In such cases, a therapeutic approach is to target the mRNA molecule (carrying the code of the gene of interest) for degradation before being transcribed. This way, no protein can be produced and therefore the gene becomes silenced.
In a multi-target co-creation collaboration with Dicerna Pharmaceuticals, Inc., we are exploring novel targets to treat liver-related cardiometabolic diseases, including diabetes, obesity, cardiovascular disease and NASH, as well as other rare diseases. This collaboration combines Dicerna’s world-leading expertise and technologies in RNA interference with the extensive disease understanding and development experience that we have accumulated over the past century.
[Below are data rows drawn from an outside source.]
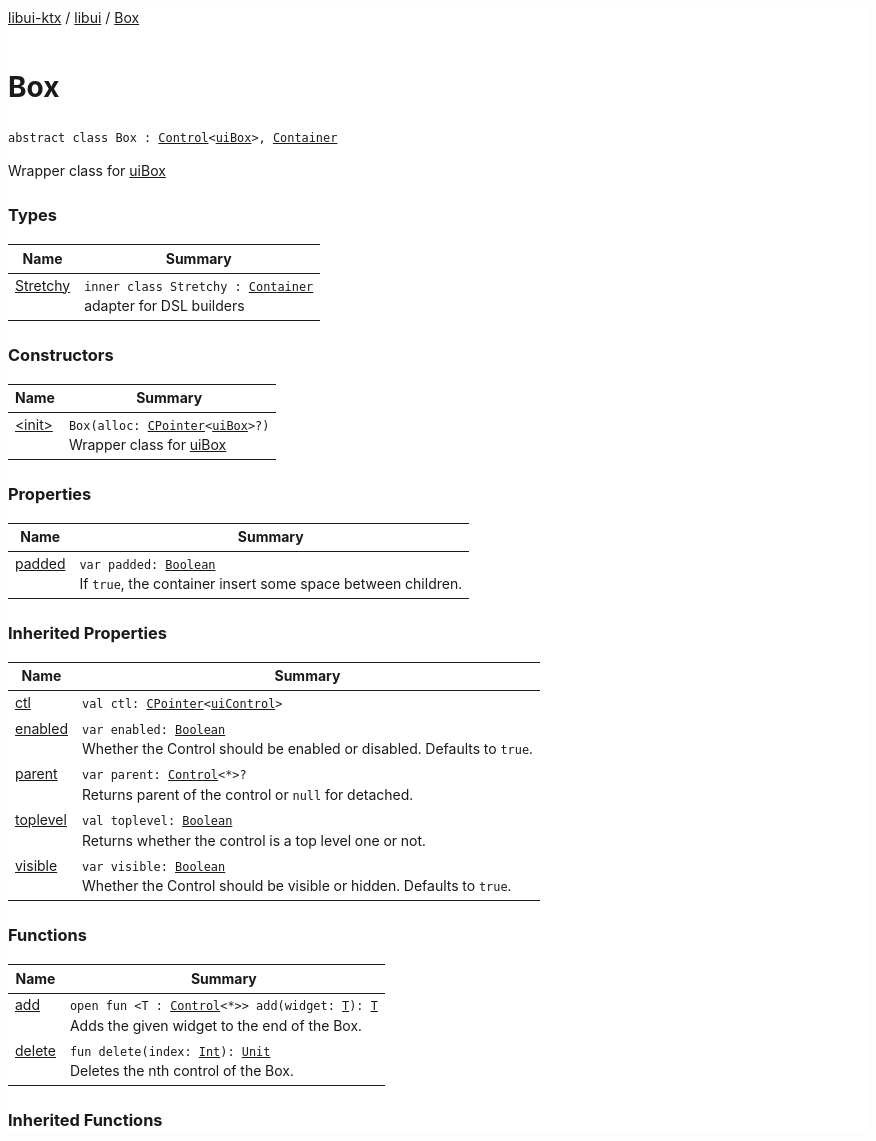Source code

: [libui-ktx](../../index.md) / [libui](../index.md) / [Box](./index.md)

# Box

`abstract class Box : `[`Control`](../-control/index.md)`<`[`uiBox`](../ui-box.md)`>, `[`Container`](../-container/index.md)

Wrapper class for [uiBox](../ui-box.md)

### Types

| Name | Summary |
|---|---|
| [Stretchy](-stretchy/index.md) | `inner class Stretchy : `[`Container`](../-container/index.md)<br>adapter for DSL builders |

### Constructors

| Name | Summary |
|---|---|
| [&lt;init&gt;](-init-.md) | `Box(alloc: `[`CPointer`](../../kotlinx.cinterop/-c-pointer/index.md)`<`[`uiBox`](../ui-box.md)`>?)`<br>Wrapper class for [uiBox](../ui-box.md) |

### Properties

| Name | Summary |
|---|---|
| [padded](padded.md) | `var padded: `[`Boolean`](https://kotlinlang.org/api/latest/jvm/stdlib/kotlin/-boolean/index.html)<br>If `true`, the container insert some space between children. |

### Inherited Properties

| Name | Summary |
|---|---|
| [ctl](../-control/ctl.md) | `val ctl: `[`CPointer`](../../kotlinx.cinterop/-c-pointer/index.md)`<`[`uiControl`](../ui-control/index.md)`>` |
| [enabled](../-control/enabled.md) | `var enabled: `[`Boolean`](https://kotlinlang.org/api/latest/jvm/stdlib/kotlin/-boolean/index.html)<br>Whether the Control should be enabled or disabled. Defaults to `true`. |
| [parent](../-control/parent.md) | `var parent: `[`Control`](../-control/index.md)`<*>?`<br>Returns parent of the control or `null` for detached. |
| [toplevel](../-control/toplevel.md) | `val toplevel: `[`Boolean`](https://kotlinlang.org/api/latest/jvm/stdlib/kotlin/-boolean/index.html)<br>Returns whether the control is a top level one or not. |
| [visible](../-control/visible.md) | `var visible: `[`Boolean`](https://kotlinlang.org/api/latest/jvm/stdlib/kotlin/-boolean/index.html)<br>Whether the Control should be visible or hidden. Defaults to `true`. |

### Functions

| Name | Summary |
|---|---|
| [add](add.md) | `open fun <T : `[`Control`](../-control/index.md)`<*>> add(widget: `[`T`](add.md#T)`): `[`T`](add.md#T)<br>Adds the given widget to the end of the Box. |
| [delete](delete.md) | `fun delete(index: `[`Int`](https://kotlinlang.org/api/latest/jvm/stdlib/kotlin/-int/index.html)`): `[`Unit`](https://kotlinlang.org/api/latest/jvm/stdlib/kotlin/-unit/index.html)<br>Deletes the nth control of the Box. |

### Inherited Functions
Genome editing is a type of genetic engineering in which DNA is inserted, deleted, modified or replaced in the genome of a living organism. Unlike early genetic engineering techniques that randomly inserted genetic material into a host genome at an undefined site, genome editing targets the intended modification to specific genetic locations of interest.
The genome is a large, complex set of instructions which includes the codes for individual genes, and sections of ‘regulatory’ code that are used to help control when and where a given gene is expressed. For some diseases gene therapy replaces a defective gene with a normal allele at its natural location. Doing this takes advantage of the associated regulatory and processing code nearby, allowing the smallest possible modification.
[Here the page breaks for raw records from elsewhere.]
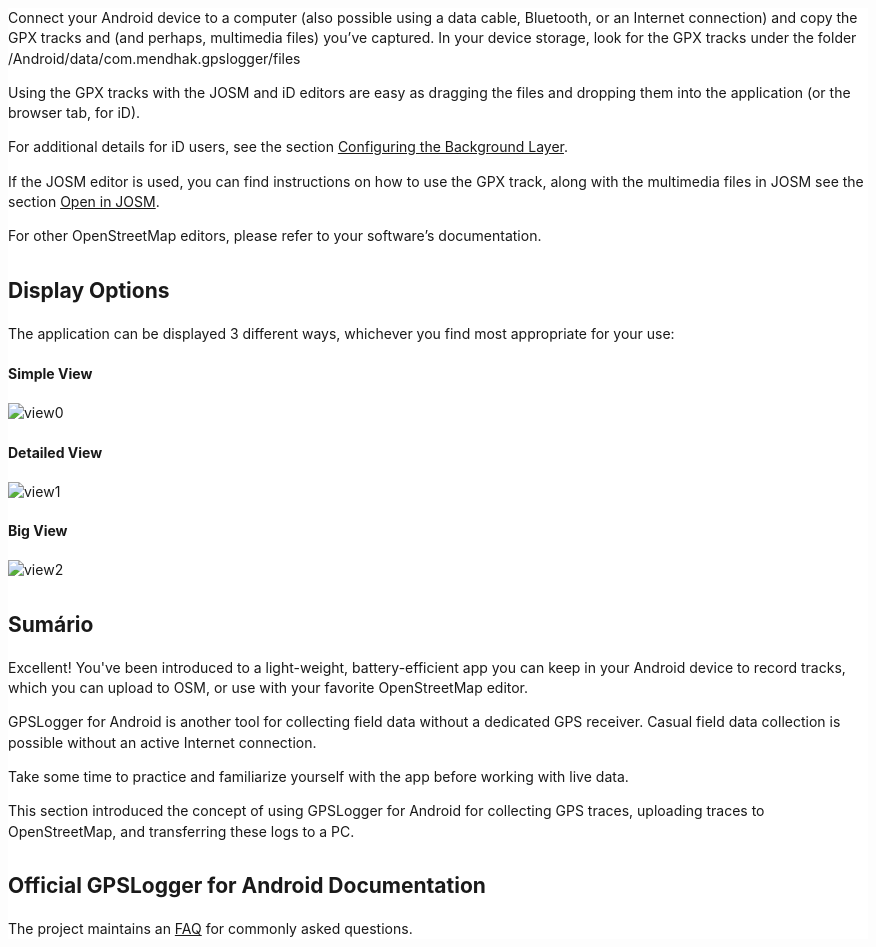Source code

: Connect your Android device to a computer (also possible using a data cable, Bluetooth, or an Internet connection) and copy the GPX tracks and (and perhaps, multimedia files) you’ve captured.  In your device storage, look for the GPX tracks under the folder /Android/data/com.mendhak.gpslogger/files  

Using the GPX tracks with the JOSM and iD editors are easy as dragging the files and dropping them into the application (or the browser tab, for iD).  

For additional details for  iD users, see the section [Configuring the Background Layer](http://learnosm.org/en/beginner/id-editor/#configuring-the-background-layer).  

If the JOSM editor is used, you can find instructions on how to use the GPX track, along with the multimedia files in JOSM see the section [Open in JOSM](http://learnosm.org/en/mobile-mapping/using-gps/#open-in-josm).  

For other OpenStreetMap editors, please refer to your software’s documentation.  


Display Options
-----------------

The application can be displayed 3 different ways, whichever you find most appropriate for your use:

#### Simple View

![view0][]

#### Detailed View

![view1][]

#### Big View

![view2][]


Sumário
-------

Excellent! You've been introduced to a light-weight, battery-efficient app you can keep in your Android device to record tracks, which you can upload to OSM, or use with your favorite OpenStreetMap editor.  

GPSLogger for Android is another tool for collecting field data without a dedicated GPS receiver. Casual field data collection is possible without an active Internet connection.  

Take some time to practice and familiarize yourself with the app before working with live data.  

This section introduced the concept of using GPSLogger for Android for collecting GPS traces, uploading traces to OpenStreetMap, and transferring these logs to a PC.  


Official GPSLogger for Android Documentation
--------------------------------------------

The project maintains an [FAQ](http://code.mendhak.com/gpslogger/#faq) for commonly asked questions.


[GPSLogger]: /images/mobile-mapping/gpslogger_000.en.png
[Canvass1]: /images/mobile-mapping/gpslogger_001.en.png
[Canvass2]: /images/mobile-mapping/gpslogger_002.en.png
[Menus]: /images/mobile-mapping/gpslogger_003.en.png
[Menus1]: /images/mobile-mapping/gpslogger_003a.en.png
[Menus2]: /images/mobile-mapping/gpslogger_003b.en.png
[Menus3]: /images/mobile-mapping/gpslogger_003c.en.png
[Menus4]: /images/mobile-mapping/gpslogger_003d.en.png
[Menus5]: /images/mobile-mapping/gpslogger_003e.en.png
[Menus6]: /images/mobile-mapping/gpslogger_003f.en.png
[osm0]: /images/mobile-mapping/gpslogger_004.en.png
[osm1]: /images/mobile-mapping/gpslogger_004a.en.png
[osm2]: /images/mobile-mapping/gpslogger_004b.en.png
[osm3]: /images/mobile-mapping/gpslogger_004c.en.png
[upload0]: /images/mobile-mapping/gpslogger_005.en.png
[share0]: /images/mobile-mapping/gpslogger_006.en.png
[view0]: /images/mobile-mapping/gpslogger_007.en.png
[view1]: /images/mobile-mapping/gpslogger_007a.en.png
[view2]: /images/mobile-mapping/gpslogger_007b.en.png
[annotate0]: /images/mobile-mapping/gpslogger_008.en.png
[annotate1]: /images/mobile-mapping/gpslogger_008a.en.png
There are many chronic diseases which are caused by genetic mutations, and which don’t have an existing curative treatment available. While protein replacement and RNA interference (RNAi) can alter the levels of protein in the body, the effects of these treatments are temporary, and there can be limitations to their effectiveness.
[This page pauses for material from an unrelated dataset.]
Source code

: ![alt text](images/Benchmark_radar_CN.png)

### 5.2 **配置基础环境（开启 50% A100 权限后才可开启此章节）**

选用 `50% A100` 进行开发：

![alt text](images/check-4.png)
Altering the incorrect code right at the source, without affecting any other part of the genome, holds the promise of delivering a true cure for a genetic disease. The corrected cells can continue to grow and divide in the body, maintaining the treatment for life, no matter the age of the patient when the treatment is administered.
The value of genome editing as a technology with the potential to cure chronic diseases hasn’t passed us by. Over the years we have explored a number of ways to apply this approach in order to transform the lives of those affected by serious, chronic diseases. In 2019 we entered into a partnership with bluebird bio to jointly develop genome editing treatments for genetic diseases, with an initial focus on correcting FVIII-clotting factor deficiency haemophilia, with the ambition of offering a lifetime free of factor replacement therapy for people living with haemophilia A.
Once a target has been identified and validated, the next step is to find molecules that might inhibit or enhance the target’s activity. Current techniques allow many thousands of compounds to be screened quickly. Compounds that initially show the effect we want are called 'hits'.
We refine hits by testing their efficacy and safety in many different ways, and only the very best molecules will make it all the way through the research and development pipeline to become medicines – those molecules which have an efficacious effect on a disease and which don’t show significant negative side effects, but are safe to be taken.
It is an extensive and rigorous process that can take 10-15 years (or more), from the initial idea to advancement through clinical development and finally receiving approval from regulators.
The stakes are high to get the correct target from the very beginning and to develop a treatment towards it. To do this, we rely on our research technology platforms that drive innovation and provide us with the techniques, methods and processes that enhance our accuracy and search.